Illinois’ esteemed governor continually raises taxes and bemoans the exodus of revenue. I live in far southern Illinois and can easily go into MO or KY to get gas. KY gas is always at least 30 cents a gallon cheaper, their sales tax is 6% to Illinois’ 8% (with no sales tax on food) WHY would I buy in Illinois?

WHY would I buy in Illinois?

melbedewy (Diary) Wednesday, May 4th at 2:10PM EDT (link)

To support the cronies in Springfield and the welfare leeches in Shi*cago.

 

Why buy in Illinois?

utahrepublican Wednesday, May 4th at 3:52PM EDT (link)

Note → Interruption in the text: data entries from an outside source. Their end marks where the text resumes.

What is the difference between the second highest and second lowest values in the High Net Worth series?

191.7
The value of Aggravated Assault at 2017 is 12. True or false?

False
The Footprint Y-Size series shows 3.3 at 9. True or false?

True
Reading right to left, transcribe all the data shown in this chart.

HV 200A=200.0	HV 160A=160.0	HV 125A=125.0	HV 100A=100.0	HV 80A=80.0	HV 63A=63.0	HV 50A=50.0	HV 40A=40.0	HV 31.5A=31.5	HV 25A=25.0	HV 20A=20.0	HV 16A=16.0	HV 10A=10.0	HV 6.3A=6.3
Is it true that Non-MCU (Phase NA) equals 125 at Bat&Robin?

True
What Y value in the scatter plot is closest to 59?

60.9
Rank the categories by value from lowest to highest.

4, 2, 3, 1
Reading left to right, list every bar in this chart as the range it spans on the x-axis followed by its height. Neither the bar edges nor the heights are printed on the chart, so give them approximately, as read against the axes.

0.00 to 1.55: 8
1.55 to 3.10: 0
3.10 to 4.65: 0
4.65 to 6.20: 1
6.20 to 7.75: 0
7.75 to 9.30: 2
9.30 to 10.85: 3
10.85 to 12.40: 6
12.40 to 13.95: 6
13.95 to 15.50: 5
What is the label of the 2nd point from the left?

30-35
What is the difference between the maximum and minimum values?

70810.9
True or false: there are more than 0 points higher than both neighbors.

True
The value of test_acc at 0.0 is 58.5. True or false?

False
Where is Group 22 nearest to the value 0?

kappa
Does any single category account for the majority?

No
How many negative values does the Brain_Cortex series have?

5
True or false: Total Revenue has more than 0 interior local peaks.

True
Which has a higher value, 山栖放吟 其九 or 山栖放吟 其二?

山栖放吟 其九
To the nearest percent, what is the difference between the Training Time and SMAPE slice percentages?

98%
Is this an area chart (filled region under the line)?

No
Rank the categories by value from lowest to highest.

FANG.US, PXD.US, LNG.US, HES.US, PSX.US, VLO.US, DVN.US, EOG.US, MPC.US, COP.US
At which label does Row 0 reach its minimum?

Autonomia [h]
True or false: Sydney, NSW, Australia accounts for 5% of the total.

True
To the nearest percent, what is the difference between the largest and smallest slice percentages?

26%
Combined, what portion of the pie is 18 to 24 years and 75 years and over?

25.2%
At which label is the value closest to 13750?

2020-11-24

‘Cause da Union says its better fo’ ya health. Know what I mean?

 

WHY would I buy in Illinois?

rvakristian Wednesday, May 4th at 6:27PM EDT (link)

The question that comes to my mind, is why would you LIVE in Illinois? I grew up in the western ‘burbs of Chicago, moved to VA in ’94, went back for school in ’99, remembered just how awful it is there and promptly moved back to VA as soon as I graduated. I couldn’t be happier with that decision.

Happy for you. Hope to join you in leaving...

acat (Diary) Wednesday, May 4th at 6:35PM EDT (link)

I just need to figure out some way to get out from under my house that doesn’t pock my credit *too* badly .. or get to a point where I no longer need good credit.